The Dodos Album Review
The Dodos – Carrier Album Review by BrokenBirdie
When we packed up the car to head off to Bonnaroo 2010 I had two tickets in my bag and a long list of bands that I wanted to see scribbled on a paper. At the top of that list for opening night were The Dodos, the San Francisco 2-piece (sometimes three) that first caught my ear with 2008’s Visiter. Excited for three days and three nights of non-stop musical heaven my heart sank as we began to see signs for the Manchester, TN exit. The line of cars stretched for as far as the eye could see. The noon sun baked us in our cars as we waited for seven hours to get into the camping area. It was about 9:30 by the time we left our camp-site and ventured to the stage areas. I approached the stage as the last minute of “Jodi” was being played and by the time I could see Meric and Logan on the stage, they were bidding the audience goodnight. Strike one, Bonnaroo.
Carrier is The Dodos’ 5th full length album and their 1st for Polyvinyl. After some research it appears to be a state secret as to why they split with Frenchkiss, but the good news is that it appears to have had no effect on the music.

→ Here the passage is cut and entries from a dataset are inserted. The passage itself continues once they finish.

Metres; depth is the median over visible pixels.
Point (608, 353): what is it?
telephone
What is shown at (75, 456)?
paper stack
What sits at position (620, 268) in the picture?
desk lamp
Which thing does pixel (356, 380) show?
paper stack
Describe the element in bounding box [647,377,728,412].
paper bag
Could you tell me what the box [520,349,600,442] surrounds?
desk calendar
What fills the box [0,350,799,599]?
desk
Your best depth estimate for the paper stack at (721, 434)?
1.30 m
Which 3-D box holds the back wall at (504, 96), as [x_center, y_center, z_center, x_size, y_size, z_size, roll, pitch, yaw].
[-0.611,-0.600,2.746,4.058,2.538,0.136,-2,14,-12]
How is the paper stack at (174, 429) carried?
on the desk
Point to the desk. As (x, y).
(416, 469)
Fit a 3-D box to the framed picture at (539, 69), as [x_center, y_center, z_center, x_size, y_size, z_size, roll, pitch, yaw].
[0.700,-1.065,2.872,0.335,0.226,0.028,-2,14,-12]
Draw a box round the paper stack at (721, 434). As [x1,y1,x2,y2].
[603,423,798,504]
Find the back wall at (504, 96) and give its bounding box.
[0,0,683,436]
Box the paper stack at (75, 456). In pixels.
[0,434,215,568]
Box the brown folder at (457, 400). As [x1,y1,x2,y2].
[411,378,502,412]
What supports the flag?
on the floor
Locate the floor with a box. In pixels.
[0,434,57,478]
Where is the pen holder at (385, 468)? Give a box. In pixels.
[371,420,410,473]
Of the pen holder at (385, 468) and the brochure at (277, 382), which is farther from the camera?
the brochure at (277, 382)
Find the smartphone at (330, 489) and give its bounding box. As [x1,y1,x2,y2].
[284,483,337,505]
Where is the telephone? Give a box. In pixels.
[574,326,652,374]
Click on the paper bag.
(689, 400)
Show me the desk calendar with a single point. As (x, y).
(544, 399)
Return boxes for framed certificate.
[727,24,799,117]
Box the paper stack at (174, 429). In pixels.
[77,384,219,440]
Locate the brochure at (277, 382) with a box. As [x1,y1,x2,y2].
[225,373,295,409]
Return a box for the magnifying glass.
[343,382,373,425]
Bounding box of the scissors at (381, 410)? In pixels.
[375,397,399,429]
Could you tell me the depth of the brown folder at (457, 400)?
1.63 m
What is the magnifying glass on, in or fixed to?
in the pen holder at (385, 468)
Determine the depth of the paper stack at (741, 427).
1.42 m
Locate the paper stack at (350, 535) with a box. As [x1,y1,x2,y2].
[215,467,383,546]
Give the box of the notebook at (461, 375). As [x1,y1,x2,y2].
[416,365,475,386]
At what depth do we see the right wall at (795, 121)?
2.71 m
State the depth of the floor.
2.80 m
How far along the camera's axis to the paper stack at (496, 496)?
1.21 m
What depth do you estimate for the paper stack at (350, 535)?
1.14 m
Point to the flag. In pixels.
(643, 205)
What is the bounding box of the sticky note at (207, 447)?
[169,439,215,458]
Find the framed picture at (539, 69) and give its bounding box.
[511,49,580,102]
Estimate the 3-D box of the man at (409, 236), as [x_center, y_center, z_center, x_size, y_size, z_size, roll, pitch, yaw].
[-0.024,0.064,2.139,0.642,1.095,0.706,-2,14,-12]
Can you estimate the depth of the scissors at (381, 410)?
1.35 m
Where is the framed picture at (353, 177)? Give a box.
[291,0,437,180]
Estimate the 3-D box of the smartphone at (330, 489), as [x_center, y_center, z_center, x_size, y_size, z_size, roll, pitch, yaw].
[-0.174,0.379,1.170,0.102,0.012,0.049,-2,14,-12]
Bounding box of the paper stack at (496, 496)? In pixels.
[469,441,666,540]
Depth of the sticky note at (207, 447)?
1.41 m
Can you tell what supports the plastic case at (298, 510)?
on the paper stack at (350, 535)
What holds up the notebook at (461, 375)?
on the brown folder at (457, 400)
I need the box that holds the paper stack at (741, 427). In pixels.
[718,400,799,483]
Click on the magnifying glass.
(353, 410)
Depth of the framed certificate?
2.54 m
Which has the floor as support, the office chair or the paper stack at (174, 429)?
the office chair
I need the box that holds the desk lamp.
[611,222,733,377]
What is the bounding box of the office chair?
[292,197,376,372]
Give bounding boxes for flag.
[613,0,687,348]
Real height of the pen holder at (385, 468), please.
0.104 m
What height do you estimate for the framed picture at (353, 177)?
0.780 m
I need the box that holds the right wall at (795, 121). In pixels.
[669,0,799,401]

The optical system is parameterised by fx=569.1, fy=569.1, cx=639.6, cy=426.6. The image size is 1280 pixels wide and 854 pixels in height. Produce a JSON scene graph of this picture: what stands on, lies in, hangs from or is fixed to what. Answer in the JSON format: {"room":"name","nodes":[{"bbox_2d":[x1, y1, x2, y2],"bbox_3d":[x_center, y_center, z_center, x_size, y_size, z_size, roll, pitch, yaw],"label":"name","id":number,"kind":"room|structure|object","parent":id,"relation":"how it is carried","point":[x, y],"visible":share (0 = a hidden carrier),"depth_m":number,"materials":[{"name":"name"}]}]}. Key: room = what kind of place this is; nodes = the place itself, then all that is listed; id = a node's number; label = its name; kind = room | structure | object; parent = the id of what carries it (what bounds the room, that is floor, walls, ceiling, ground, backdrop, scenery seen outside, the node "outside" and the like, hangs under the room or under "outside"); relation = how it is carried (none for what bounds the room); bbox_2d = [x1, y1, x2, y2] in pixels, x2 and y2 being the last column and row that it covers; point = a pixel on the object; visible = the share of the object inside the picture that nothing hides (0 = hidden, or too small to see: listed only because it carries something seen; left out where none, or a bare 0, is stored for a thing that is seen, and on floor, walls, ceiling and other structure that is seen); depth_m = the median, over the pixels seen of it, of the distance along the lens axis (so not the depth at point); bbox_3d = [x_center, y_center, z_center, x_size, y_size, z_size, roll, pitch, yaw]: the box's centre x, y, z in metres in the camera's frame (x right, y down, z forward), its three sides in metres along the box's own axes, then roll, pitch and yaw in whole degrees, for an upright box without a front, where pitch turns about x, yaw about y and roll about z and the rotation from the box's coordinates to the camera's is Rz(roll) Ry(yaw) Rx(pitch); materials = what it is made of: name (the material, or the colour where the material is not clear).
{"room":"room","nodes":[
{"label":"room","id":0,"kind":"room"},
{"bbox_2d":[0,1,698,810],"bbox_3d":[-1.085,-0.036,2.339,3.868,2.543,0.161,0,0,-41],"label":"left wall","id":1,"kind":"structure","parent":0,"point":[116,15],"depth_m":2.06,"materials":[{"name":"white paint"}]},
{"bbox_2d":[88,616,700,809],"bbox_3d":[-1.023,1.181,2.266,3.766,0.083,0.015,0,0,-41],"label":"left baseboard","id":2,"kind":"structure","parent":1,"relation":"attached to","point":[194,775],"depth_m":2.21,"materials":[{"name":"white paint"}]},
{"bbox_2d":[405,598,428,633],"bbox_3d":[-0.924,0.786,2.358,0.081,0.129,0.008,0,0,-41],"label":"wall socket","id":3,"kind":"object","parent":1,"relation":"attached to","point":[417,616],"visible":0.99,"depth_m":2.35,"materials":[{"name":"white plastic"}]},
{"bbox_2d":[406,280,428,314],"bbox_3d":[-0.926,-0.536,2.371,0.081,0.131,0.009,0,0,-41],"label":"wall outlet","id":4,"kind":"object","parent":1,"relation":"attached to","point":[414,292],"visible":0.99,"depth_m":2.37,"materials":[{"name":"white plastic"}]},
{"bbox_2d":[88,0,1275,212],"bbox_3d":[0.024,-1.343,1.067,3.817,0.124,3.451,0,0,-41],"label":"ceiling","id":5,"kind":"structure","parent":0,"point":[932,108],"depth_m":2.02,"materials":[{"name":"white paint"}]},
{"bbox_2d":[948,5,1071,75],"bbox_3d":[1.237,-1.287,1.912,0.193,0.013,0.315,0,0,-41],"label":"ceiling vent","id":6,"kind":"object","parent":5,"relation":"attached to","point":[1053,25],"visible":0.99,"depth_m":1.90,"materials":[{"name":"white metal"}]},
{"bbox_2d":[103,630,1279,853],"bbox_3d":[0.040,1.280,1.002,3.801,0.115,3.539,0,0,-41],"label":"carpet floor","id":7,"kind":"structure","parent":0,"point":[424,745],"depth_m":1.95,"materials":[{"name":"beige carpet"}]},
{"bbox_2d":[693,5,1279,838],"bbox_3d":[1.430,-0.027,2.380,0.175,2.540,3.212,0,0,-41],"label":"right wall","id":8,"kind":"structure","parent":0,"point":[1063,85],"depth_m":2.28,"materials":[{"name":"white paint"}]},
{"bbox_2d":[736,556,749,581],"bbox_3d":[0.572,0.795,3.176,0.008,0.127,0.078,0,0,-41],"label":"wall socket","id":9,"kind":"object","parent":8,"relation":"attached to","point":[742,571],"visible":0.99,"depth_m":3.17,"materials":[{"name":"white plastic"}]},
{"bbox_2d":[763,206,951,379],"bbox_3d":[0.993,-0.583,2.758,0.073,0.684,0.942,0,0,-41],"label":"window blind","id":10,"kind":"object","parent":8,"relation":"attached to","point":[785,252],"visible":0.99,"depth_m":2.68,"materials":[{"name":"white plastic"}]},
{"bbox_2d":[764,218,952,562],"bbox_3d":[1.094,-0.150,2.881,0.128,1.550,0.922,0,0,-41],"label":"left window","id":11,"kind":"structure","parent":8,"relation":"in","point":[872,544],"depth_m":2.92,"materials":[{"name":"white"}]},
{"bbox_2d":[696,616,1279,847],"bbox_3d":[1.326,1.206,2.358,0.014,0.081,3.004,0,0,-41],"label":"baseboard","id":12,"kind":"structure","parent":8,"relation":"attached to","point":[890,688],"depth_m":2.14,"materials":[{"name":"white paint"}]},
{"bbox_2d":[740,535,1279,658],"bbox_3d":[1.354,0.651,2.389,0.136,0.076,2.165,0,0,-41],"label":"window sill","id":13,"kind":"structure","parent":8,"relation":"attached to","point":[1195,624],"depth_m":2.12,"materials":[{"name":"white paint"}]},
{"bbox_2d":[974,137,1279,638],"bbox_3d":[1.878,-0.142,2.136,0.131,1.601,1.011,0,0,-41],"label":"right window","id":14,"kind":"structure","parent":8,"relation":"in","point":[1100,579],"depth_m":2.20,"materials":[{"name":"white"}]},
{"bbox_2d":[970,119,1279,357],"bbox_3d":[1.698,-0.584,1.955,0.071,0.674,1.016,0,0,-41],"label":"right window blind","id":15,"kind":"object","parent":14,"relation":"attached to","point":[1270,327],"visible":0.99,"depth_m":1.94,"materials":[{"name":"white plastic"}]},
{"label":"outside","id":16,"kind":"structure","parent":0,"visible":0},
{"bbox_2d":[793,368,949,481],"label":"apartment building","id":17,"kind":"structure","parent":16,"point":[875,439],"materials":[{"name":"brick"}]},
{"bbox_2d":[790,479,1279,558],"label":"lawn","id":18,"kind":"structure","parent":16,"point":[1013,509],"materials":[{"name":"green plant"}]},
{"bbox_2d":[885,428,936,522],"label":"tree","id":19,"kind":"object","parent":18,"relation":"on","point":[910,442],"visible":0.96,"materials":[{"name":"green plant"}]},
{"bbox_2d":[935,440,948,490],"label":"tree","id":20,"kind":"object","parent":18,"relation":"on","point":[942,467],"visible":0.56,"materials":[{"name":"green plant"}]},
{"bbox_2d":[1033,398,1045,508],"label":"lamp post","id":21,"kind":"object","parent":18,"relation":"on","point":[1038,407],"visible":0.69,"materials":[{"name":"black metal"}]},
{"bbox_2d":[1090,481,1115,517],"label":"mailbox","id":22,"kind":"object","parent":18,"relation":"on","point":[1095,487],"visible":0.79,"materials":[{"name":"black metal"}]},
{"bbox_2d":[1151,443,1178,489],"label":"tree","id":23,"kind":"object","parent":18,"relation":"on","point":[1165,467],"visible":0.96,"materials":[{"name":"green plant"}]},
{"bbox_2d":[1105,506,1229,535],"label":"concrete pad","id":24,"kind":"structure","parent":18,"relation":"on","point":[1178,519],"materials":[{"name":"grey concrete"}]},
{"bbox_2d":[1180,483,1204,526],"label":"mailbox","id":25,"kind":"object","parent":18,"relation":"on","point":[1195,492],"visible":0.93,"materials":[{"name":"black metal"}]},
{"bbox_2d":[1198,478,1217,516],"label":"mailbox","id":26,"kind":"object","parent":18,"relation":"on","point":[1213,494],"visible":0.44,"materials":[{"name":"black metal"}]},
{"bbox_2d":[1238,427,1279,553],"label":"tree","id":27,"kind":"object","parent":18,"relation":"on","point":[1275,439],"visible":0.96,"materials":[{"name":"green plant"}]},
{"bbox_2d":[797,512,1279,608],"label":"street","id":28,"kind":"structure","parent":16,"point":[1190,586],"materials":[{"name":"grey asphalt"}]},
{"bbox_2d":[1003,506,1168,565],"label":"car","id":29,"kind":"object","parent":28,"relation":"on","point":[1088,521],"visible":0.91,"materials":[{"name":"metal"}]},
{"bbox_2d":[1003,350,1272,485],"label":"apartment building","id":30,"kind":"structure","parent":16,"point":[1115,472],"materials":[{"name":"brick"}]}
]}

Singer/guitarist Meric Long has a voice that is thoughtful and comforting. His lyrics are often enigmatic, though clearly very personal to him, and it leaves you free to take from the song what you want. As much or as little as you need. The boys brought friends and a few new guitars with them this time. No longer purely acoustic, there are clean sounding electric guitars layered all over this album, occasionally bordering on distorted, most noticeably on “Confidence”. Paired with Long’s sometimes serene, sometimes frantic , always felicitous strumming and Logan Kroeber’s immaculate drumming, it’s a welcome new dimension that detracts nothing, and adds so much more.
Download on iTunes: Confidence – Single – The Dodos
The acoustic guitar, as always, has that jangly bright sound to it that can only come from a fresh pair of strings. The syncopated drumming still shows up once in a while, but just often enough to reassure you that it is a genuine Dodos effort, and the trombone makes an appearance for good measure. The last track on the album, the luscious and bitter-sweet “The Ocean,” should have been the first track. It features a gorgeous string section and I would not be mad one bit if they chose to include strings more in the future. The song is beautiful and the line “I want to be where I want you to be,” repeated over and over gives such a feeling of sad, desperation that it leaves a deep imprint on the psyche for several minutes after the record ends.
The Dodos’ Wikipedia page states that Kroeber plays his drum set without the use of bass drum. I’ll have to be sure to catch their live show the next time around to see how he plays the intro to track #2, “Substance.” “Relief” is, the album’s most reminiscent track, and is also a good showcase of exactly which direction they came from and where they are now. Starting with a fluttering guitar, Long croons until the other two pieces of the puzzle arrive and it turns into a stomper that was quite common on earlier albums. With the addition of the electric guitar it falls into a short jam until it comes full circle and ends with the softly fluttering acoustic.
It’s been a while since I’ve listened to a record and loved every song. The music is still moderately inaccessible to the masses, but I don’t think that it has ever been The Dodos’ ambition to churn out top-40 hits. If you’re a newcomer to The Dodos it doesn’t matter if you start with Carrier and work your way backwards through their catalog, or vice versa. These guys seem to know that the way to keep writing satisfying records is to not try to fix what is not broken. A little bit of tweaking never hurt anybody, though. Thumbs up.